Identification of prognostic alternative splicing events in sarcoma

Abstract

Sarcoma is a rare malignancy with unfavorable prognoses. Accumulating evidence indicates that aberrant alternative splicing (AS) events are generally involved in cancer pathogenesis. The aim of this study was to identify the prognostic value of AS-related survival genes as potential biomarkers, and highlight the functional roles of AS events in sarcoma. RNA-sequencing and AS-event datasets were downloaded from The Cancer Genome Atlas (TCGA) sarcoma cohort and TCGA SpliceSeq, respectively. Survival-related AS events were further assessed using a univariate analysis. A multivariate Cox regression analysis was also performed to establish a survival-gene signature to predict patient survival, and the area-under-the-curve method was used to evaluate prognostic reliability. KOBAS 3.0 and Cytoscape were used to functionally annotate AS-related genes and to assess their network interactions. We detected 9674 AS events in 40,184 genes from 236 sarcoma samples, and the 15 most significant genes were then used to construct a survival regression model. We further validated the involvement of ten potential survival-related genes (TUBB3, TRIM69, ZNFX1, VAV1, KCNN2, VGLL3, AK7, ARMC4, LRRC1, and CRIP1) in the occurrence and development of sarcoma. Multivariate survival model analyses were also performed, and validated that a model using these ten genes provided good classifications for predicting patient outcomes. The present study has increased our understanding of AS events in sarcoma, and the gene-based model using AS-related events may serve as a potential predictor to determine the survival of sarcoma patients.

Figure 1

An overview of AS events in sarcoma. (A) The seven different subtypes of AS classification include ES, RI, AP, AT, AD, AA, and ME. (B) The relationship between AS events and their distribution among the seven subtypes. The ES events occurred in 15,311 genes, whereas the AT and AP events occurred in 8287 and 7837 genes, respectively. (C) Histogram showing the distribution among the seven types of splicing events that were significantly associated with overall survival prognoses. The ES, AT, and AP events accounted for the majority of the splicing events associated with overall survival prognoses. (D) Histogram showing the distribution among the seven types of splicing events that were associated with survival-related genes. The ES, AT and AP events presented a large amount of survival related genes. (E) Venn diagram showing the intersection between survival-related AS and survival-related genes. In total, we identified 267 genes related to survival.

Figure 2

AS events are closely related to sarcoma prognoses. (A) The landscape of the seven subtypes of AS-associated genes that were significantly related to overall survival. (B) Distribution among the seven subtypes of AS-associated genes that were significantly related to survival genes. (C) AS-subtype area-under-the-curve (AUC) analyses for the classification of the top 15 AS-associated genes based on prognoses. (D) AS-subtype AUC analyses for prognosis classifications of the top 15 AS-associated genes based on multivariate modeling.

Figure 3

The gene interaction network significantly related to overall survival.

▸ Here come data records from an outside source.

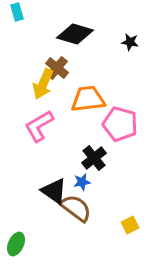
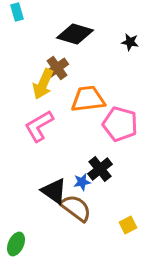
brown cross: rotated 15 degrees clockwise
black cross: moved 6 px right, 11 px down
yellow square: moved 2 px left
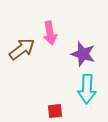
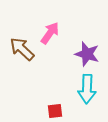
pink arrow: rotated 135 degrees counterclockwise
brown arrow: rotated 100 degrees counterclockwise
purple star: moved 4 px right
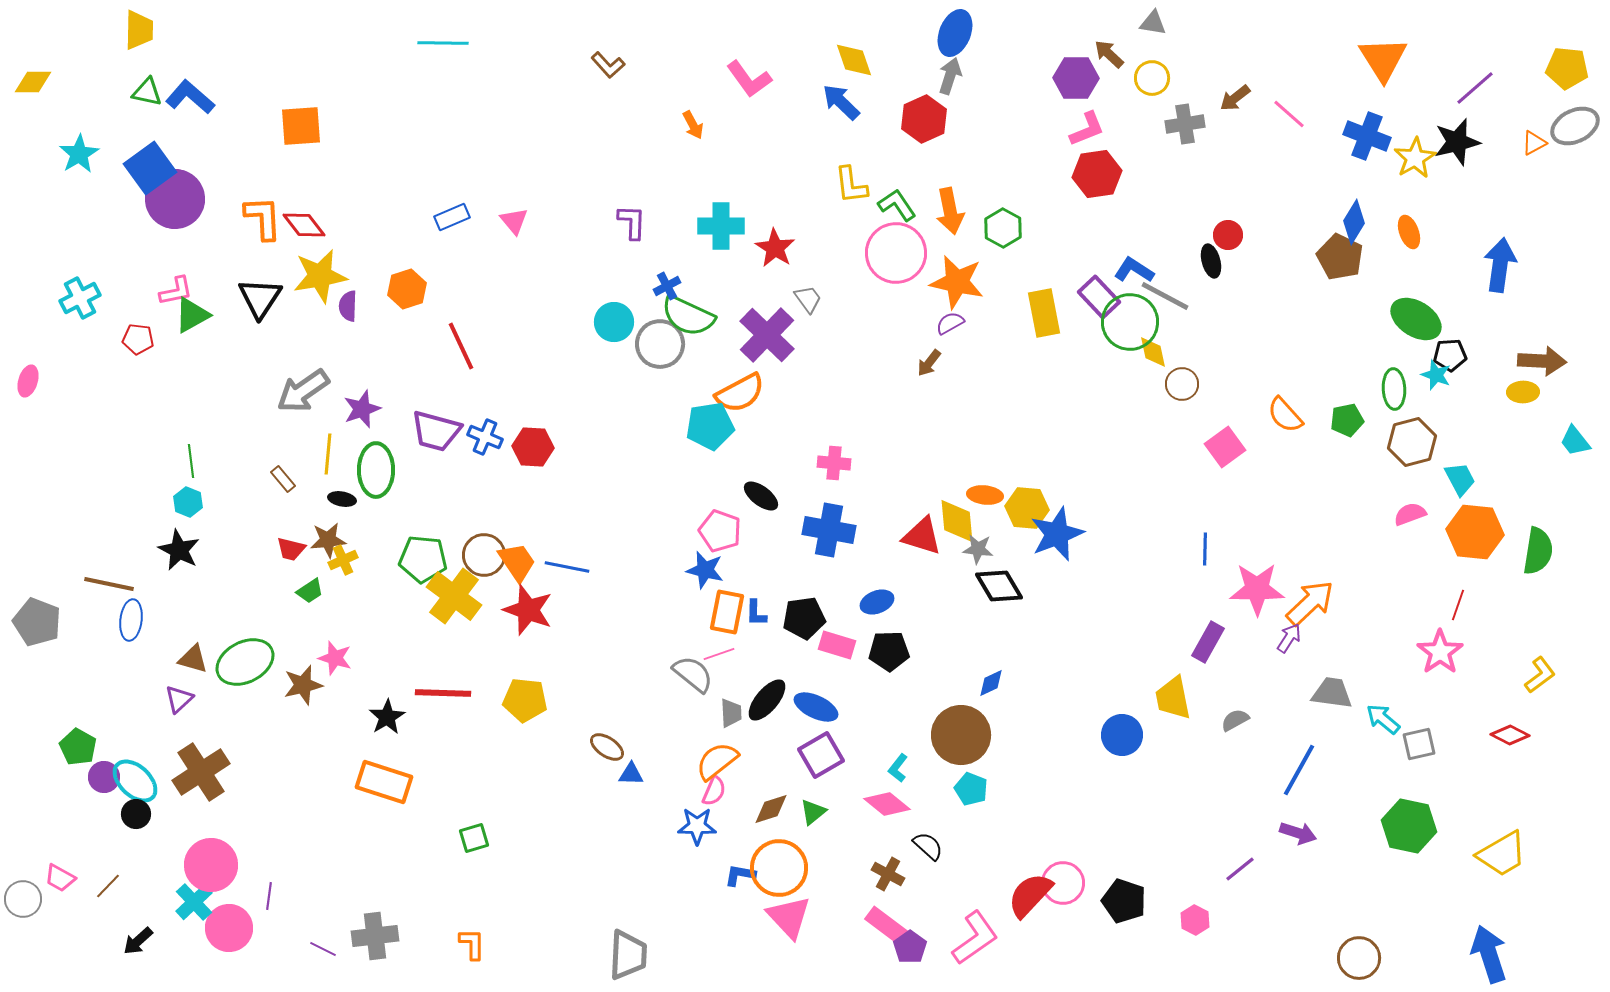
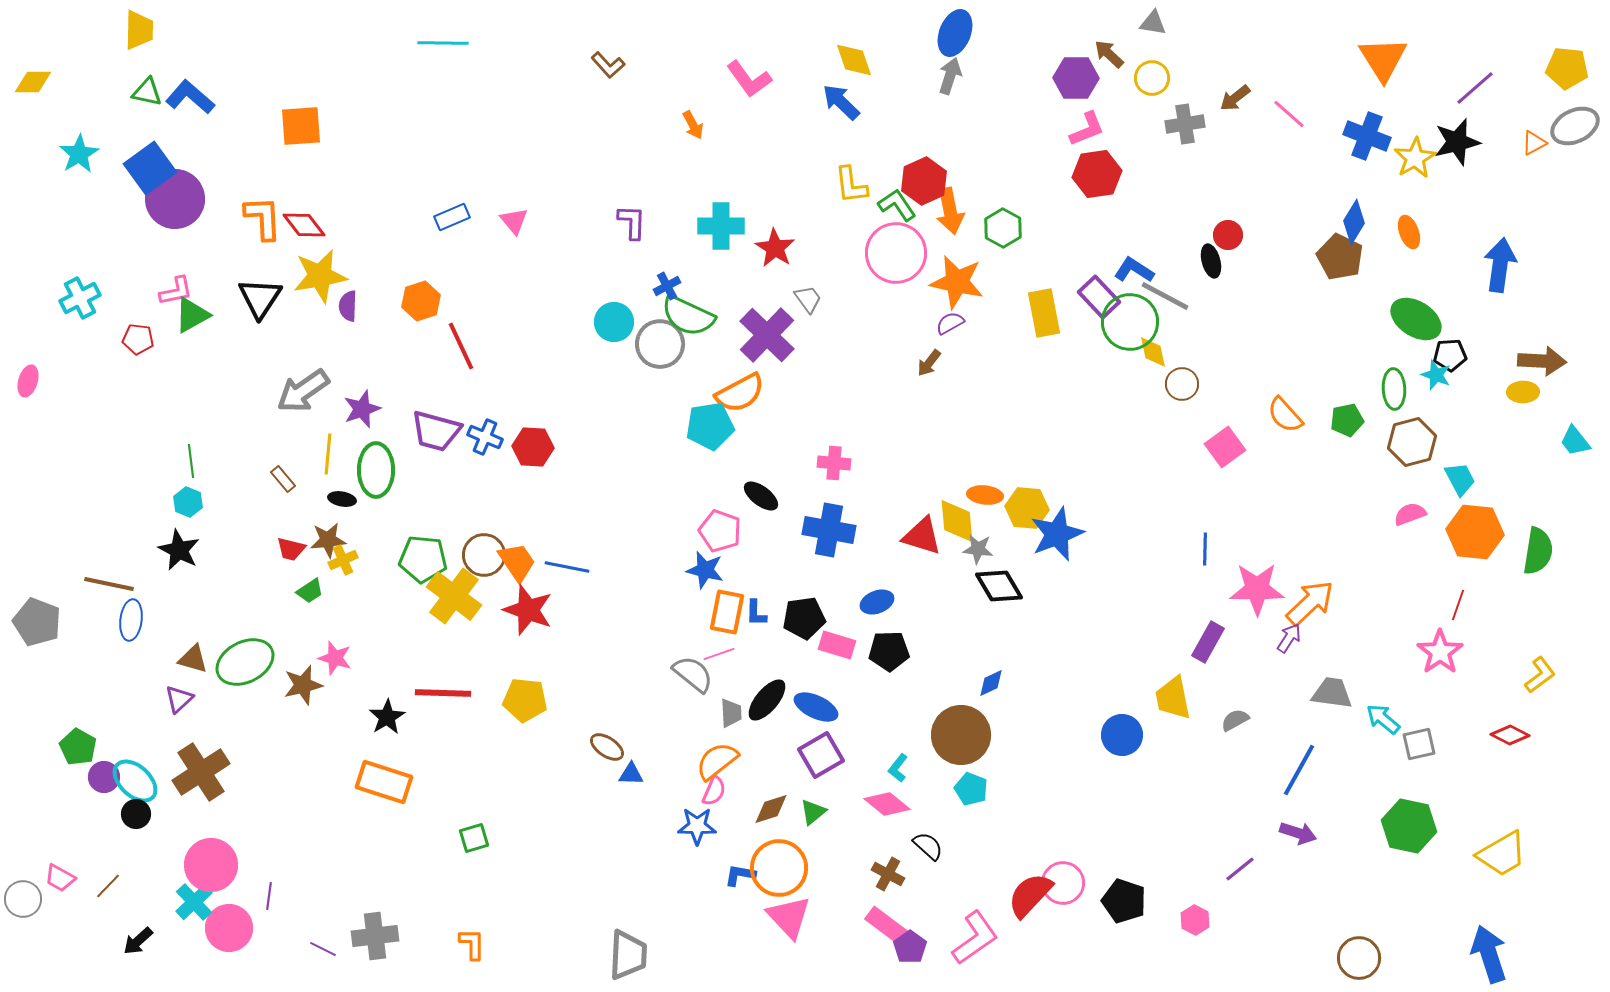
red hexagon at (924, 119): moved 62 px down
orange hexagon at (407, 289): moved 14 px right, 12 px down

The different colors correspond to different AS-event subtypes, where yellow represents ES events and red represents ES events, according to the annotation on diagram. The ES event related genes, such as VEGFA, NME1, PTK2, and RFC5, showed significant interactions with the 267 genes associated with overall survival prognoses.

Figure 4

Functional annotations of AS events. (A) A KEGG enrichment analysis of the genes that were significantly related to overall survival. The AS events, such as ES, AP, RI, and ME, were the top 4 AS events that showed significant correlation with genes related to overall survival prognoses. (B) The KEGG enrichment results for the AS genes with the highest values for gene significance. AS events are closed linked to various biological functions. The results indicated that the ES and ME events are involved in complex pathway interactions, such as those related to nuclear, cancer, and immune cell pathways, among others.

Figure 5

AS gene-related risk scores and survival analyses. (A) Risk-score analysis of the sarcoma samples. (B) The gene expression heat map for the ten hub genes. Gene expression differences were significant between the high- and low-risk groups. (C) Relationship between survival time and survival status for each sarcoma sample. (D) Kaplan–Meier curves for overall survival and transcriptome gene expression levels. (E) Area-under-the-curve (AUC) multifactorial survival analysis related to overall patient survival based on gene expression at the transcriptome level. (F) Kaplan–Meier curves for overall survival and AS genes. (G) AUC multifactorial analysis of AS gene overall survival related to patient survival.

Figure 6

The association between the expression levels of the ten hub genes and overall survival of patients with sarcoma. (A–G) The upregulated expression levels of KCNN2, CRIP1, AK7, ZNFX1, VAV1, TRIM69, and VGLL3 were significantly associated with a better overall patient survival for sarcoma. (H–J) The upregulated expressions of LRRC1, ARMC4, and TUBB3 were significantly associated with poor prognoses in sarcoma patients.